**WHAT TO WORK ON**
Starting at the line that contains "ottoman: present [1056,646,1147,707]" and ending at the line that contains "wine bottle: none [1206,394,1232,525]", the lines below are to be given again exactly, with nothing added.
[Opening ENTRIES SHOWN section]
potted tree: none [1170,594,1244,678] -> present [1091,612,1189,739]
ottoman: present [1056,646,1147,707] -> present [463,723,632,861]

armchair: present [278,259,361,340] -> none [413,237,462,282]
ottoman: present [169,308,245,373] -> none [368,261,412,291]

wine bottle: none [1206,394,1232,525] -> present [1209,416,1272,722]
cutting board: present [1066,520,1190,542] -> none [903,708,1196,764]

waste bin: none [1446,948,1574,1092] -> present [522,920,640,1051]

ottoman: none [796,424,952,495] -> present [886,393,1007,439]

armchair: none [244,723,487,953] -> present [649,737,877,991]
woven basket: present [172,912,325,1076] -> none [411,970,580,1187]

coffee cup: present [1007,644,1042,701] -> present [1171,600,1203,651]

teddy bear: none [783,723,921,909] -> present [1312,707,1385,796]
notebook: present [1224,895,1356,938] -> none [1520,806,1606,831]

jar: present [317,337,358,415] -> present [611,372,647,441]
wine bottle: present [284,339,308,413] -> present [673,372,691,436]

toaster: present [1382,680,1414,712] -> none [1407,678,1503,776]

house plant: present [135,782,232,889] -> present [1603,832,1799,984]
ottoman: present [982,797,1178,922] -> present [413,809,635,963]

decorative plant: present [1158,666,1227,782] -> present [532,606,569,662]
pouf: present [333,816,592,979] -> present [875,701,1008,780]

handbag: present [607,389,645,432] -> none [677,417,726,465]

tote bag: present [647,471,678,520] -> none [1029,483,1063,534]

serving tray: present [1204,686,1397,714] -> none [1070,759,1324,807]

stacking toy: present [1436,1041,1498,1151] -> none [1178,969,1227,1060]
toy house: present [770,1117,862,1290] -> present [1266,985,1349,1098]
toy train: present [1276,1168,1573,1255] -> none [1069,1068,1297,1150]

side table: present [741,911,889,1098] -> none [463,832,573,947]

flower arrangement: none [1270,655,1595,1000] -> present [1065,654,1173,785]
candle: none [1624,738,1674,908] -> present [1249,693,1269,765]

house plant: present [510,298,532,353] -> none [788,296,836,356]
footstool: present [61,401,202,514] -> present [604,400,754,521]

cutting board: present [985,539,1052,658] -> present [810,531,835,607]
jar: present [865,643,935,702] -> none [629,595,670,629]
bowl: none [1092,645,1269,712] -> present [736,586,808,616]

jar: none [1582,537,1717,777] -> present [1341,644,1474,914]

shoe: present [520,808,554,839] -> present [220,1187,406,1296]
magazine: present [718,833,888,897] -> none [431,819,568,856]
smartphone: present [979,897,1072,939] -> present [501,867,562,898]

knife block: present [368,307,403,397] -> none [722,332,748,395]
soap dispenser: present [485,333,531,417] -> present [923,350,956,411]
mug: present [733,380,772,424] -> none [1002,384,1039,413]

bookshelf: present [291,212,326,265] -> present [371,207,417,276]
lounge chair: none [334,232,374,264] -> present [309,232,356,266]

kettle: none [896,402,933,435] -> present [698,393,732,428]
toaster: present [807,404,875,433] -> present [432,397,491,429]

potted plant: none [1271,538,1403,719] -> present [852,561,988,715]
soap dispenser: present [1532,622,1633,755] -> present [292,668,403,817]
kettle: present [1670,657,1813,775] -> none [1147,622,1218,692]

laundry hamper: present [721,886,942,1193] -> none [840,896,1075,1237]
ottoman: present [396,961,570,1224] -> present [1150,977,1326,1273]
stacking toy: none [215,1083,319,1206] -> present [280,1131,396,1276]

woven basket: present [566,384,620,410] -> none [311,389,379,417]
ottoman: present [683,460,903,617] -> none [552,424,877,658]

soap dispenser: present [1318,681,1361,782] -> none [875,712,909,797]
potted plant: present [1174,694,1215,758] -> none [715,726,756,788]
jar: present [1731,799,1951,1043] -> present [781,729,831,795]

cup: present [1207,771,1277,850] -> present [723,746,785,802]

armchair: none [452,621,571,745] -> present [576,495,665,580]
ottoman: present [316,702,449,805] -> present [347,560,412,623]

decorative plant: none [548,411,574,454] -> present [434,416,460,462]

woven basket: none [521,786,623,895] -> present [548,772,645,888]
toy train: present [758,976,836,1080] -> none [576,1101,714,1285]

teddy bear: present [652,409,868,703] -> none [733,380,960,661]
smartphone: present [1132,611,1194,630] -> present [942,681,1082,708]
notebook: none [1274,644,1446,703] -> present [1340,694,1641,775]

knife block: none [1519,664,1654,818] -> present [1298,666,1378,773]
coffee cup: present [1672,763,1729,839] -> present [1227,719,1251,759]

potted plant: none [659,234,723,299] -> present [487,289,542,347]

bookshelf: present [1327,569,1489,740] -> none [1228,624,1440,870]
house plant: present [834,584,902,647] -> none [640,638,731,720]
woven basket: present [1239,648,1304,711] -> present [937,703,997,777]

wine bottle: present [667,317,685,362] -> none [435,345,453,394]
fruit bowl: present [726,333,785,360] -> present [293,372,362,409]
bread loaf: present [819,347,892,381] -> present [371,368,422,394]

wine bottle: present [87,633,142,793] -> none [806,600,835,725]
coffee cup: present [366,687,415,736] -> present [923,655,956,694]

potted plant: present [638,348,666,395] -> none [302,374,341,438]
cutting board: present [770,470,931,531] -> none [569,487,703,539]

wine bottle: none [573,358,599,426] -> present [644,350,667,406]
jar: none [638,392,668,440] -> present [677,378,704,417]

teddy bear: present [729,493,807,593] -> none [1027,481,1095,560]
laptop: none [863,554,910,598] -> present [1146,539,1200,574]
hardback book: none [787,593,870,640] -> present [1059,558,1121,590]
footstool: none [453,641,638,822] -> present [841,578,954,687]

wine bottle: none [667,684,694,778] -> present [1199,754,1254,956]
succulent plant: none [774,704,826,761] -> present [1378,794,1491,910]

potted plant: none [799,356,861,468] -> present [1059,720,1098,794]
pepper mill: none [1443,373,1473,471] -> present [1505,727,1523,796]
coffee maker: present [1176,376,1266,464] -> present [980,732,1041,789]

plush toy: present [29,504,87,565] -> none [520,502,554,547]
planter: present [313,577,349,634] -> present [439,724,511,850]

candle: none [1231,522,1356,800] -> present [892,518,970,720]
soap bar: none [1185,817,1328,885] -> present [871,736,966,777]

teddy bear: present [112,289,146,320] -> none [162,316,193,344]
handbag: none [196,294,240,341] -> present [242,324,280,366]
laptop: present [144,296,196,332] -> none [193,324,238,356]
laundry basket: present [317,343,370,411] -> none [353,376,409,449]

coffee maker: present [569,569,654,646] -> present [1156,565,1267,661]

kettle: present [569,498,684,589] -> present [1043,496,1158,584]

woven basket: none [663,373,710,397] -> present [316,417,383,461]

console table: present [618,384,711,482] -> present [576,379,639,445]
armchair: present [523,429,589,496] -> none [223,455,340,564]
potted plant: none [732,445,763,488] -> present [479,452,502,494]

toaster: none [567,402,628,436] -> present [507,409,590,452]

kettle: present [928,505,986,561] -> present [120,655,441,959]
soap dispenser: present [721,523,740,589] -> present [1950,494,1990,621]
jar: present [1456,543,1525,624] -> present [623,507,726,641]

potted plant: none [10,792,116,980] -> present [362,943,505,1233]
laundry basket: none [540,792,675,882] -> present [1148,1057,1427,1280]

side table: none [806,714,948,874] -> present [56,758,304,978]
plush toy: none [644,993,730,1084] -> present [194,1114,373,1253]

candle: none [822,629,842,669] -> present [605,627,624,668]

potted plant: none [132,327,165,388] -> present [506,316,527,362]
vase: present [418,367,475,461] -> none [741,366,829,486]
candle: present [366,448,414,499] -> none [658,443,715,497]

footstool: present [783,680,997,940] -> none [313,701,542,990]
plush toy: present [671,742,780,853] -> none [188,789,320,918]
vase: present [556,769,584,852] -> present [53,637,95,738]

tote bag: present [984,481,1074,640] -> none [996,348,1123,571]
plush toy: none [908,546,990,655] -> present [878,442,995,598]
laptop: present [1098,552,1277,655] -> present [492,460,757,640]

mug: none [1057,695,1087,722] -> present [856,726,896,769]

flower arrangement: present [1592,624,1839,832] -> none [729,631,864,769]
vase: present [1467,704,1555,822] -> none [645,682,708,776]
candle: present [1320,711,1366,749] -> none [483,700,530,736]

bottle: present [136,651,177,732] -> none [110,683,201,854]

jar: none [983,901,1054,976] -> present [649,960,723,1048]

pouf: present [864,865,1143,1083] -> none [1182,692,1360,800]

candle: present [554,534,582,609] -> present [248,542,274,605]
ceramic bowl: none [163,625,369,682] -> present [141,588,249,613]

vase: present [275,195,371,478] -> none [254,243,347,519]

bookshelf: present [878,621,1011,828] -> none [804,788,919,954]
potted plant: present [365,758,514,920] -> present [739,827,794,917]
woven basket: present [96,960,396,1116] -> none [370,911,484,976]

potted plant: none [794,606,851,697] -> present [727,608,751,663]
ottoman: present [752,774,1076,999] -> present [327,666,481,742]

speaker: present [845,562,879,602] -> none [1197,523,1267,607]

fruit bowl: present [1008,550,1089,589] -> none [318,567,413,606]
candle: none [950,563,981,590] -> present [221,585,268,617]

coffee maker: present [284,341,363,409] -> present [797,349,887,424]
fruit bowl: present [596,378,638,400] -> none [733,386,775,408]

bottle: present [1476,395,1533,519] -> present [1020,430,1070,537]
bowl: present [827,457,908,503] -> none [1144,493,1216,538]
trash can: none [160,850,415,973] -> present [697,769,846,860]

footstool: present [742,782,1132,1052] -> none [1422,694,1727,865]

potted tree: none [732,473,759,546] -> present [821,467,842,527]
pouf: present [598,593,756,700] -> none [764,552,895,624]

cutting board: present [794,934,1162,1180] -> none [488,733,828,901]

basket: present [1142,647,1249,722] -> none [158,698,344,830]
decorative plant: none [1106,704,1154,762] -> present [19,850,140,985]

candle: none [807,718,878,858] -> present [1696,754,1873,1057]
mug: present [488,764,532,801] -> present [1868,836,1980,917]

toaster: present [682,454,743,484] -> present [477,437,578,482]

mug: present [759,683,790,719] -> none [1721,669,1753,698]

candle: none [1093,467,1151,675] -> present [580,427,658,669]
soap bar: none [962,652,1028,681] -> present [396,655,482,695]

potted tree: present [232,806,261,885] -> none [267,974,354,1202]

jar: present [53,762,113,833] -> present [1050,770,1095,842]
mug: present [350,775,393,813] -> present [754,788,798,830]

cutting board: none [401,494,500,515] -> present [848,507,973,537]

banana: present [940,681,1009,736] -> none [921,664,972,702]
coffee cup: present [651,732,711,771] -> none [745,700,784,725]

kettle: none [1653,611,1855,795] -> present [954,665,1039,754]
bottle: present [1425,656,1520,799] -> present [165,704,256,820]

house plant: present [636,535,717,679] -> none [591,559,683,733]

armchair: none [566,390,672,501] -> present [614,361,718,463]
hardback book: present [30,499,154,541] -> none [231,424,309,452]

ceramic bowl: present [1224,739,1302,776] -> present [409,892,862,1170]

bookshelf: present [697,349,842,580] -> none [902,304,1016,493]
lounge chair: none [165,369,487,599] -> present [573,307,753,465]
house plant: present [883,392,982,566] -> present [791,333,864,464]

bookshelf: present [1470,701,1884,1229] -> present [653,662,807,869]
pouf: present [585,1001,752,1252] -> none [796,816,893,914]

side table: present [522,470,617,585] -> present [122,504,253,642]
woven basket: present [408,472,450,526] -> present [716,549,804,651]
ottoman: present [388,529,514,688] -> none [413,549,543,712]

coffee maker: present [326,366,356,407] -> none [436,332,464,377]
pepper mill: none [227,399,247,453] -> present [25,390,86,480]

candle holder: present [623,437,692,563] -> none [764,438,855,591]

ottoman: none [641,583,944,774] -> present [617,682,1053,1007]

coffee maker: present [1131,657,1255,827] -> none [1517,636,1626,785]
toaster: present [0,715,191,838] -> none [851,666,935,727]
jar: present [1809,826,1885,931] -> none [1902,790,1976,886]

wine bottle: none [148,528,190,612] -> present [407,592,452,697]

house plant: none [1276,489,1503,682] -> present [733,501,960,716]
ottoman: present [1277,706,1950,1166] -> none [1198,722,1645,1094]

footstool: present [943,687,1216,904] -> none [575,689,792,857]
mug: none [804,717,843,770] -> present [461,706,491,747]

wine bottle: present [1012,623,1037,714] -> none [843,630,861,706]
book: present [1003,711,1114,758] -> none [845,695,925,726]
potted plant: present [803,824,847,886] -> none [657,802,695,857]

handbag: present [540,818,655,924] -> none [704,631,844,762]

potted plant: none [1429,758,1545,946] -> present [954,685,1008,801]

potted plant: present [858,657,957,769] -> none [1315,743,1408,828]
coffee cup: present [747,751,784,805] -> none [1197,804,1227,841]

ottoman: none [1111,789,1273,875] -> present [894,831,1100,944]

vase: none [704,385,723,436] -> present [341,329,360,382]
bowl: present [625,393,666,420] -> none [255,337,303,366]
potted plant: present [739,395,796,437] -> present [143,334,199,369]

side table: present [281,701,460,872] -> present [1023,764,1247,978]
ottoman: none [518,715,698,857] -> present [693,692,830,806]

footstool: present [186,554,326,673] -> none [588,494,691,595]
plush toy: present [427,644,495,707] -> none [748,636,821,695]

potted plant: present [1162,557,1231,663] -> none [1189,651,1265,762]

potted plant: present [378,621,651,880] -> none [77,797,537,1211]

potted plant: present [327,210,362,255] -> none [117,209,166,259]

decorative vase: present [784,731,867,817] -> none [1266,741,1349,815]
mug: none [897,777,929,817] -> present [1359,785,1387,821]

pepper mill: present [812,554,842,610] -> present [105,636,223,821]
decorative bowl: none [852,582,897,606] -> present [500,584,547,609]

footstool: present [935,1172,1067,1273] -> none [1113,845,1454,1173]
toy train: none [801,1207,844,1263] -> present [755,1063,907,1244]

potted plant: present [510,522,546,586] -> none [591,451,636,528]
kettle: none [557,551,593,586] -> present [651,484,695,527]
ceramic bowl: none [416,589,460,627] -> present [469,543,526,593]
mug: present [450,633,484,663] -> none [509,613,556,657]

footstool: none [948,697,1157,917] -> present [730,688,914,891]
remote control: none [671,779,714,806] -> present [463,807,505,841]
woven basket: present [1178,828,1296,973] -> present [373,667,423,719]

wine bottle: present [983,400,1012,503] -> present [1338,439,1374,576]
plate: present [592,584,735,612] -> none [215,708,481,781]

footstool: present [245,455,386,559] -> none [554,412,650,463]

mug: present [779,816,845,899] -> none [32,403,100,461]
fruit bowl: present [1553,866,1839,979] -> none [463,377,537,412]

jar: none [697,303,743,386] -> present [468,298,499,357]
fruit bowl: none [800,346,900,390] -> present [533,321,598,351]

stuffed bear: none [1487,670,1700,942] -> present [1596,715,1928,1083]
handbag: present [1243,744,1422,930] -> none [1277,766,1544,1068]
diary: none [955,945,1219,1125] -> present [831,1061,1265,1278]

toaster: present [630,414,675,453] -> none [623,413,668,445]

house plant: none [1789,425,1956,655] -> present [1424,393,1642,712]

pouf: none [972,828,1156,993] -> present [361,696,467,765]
[Closing ENTRIES SHOWN section]
**ANSWER SPACE**
ottoman: present [1056,646,1147,707] -> present [463,723,632,861]

armchair: present [278,259,361,340] -> none [413,237,462,282]
ottoman: present [169,308,245,373] -> none [368,261,412,291]

wine bottle: none [1206,394,1232,525] -> present [1209,416,1272,722]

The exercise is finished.